REQUIRED WORK - Look through the material below for "nose". Copy every line that contains it.

THE RECORDS -
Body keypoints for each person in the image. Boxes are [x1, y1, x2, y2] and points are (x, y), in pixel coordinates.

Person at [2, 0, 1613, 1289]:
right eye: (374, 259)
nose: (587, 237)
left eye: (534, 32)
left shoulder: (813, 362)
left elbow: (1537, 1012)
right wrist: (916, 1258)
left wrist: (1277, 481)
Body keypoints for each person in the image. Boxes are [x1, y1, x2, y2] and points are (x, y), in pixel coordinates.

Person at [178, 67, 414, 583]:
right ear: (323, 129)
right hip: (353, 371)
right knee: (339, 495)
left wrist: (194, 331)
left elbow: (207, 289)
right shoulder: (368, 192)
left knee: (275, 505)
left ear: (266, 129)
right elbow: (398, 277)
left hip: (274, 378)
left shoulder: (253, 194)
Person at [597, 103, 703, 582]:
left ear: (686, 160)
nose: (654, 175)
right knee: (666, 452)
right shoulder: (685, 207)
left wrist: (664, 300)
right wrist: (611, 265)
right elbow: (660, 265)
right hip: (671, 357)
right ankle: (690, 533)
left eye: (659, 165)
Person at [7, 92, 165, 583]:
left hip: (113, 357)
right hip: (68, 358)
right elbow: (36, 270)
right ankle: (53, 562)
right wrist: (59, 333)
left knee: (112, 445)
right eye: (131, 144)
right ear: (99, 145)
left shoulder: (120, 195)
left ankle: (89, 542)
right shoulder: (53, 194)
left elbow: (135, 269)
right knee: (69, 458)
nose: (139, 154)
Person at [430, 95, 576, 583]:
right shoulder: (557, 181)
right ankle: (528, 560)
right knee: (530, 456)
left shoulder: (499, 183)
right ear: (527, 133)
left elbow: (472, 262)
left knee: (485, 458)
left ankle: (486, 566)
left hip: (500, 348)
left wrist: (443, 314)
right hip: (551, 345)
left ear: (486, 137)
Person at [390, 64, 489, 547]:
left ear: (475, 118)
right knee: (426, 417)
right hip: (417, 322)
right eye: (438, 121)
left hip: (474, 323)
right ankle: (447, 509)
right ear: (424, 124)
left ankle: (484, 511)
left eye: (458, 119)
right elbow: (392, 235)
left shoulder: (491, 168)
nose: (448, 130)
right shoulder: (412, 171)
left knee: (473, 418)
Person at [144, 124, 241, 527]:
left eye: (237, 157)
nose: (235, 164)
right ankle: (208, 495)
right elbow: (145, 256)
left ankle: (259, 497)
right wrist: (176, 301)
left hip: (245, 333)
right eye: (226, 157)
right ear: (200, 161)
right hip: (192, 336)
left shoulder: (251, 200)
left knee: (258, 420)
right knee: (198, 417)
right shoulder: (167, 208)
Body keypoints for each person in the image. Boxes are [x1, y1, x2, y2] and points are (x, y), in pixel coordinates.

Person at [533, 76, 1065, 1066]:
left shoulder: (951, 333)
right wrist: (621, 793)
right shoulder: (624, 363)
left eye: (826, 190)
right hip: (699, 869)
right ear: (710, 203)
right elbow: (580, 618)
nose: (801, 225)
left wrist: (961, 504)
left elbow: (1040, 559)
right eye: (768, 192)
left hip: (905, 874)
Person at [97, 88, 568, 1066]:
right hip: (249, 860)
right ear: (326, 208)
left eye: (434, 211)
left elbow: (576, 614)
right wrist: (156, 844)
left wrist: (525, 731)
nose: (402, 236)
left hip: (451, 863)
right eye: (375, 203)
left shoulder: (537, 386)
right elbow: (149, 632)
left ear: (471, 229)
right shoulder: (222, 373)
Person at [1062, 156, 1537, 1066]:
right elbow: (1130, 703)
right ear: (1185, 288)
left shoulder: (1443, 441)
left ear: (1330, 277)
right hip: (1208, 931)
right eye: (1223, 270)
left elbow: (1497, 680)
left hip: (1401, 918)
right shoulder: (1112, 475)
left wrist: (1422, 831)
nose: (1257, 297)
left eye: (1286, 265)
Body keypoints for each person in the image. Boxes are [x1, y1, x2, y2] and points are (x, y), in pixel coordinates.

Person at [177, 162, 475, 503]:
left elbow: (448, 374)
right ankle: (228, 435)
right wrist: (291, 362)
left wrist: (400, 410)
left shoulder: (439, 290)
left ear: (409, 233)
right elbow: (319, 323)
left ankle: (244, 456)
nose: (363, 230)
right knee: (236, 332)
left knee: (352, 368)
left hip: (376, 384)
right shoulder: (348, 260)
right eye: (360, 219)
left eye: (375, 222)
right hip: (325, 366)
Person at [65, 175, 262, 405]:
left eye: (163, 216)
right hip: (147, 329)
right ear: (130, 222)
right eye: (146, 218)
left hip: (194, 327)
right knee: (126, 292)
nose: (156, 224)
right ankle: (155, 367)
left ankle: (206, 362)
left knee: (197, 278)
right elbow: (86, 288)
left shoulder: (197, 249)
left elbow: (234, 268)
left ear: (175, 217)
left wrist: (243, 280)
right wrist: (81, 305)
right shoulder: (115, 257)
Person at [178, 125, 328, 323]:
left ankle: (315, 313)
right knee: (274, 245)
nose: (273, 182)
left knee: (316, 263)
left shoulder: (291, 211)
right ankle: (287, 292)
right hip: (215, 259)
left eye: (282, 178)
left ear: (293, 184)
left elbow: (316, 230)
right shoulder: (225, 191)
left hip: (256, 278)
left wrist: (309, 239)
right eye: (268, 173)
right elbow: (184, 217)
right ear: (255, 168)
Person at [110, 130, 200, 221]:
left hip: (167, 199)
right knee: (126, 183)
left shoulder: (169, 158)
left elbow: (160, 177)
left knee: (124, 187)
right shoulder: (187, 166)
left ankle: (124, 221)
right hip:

ANSWER FOR THE TASK -
nose: (587, 237)
nose: (654, 175)
nose: (139, 154)
nose: (448, 130)
nose: (235, 164)
nose: (801, 225)
nose: (402, 236)
nose: (1257, 297)
nose: (363, 230)
nose: (156, 224)
nose: (273, 182)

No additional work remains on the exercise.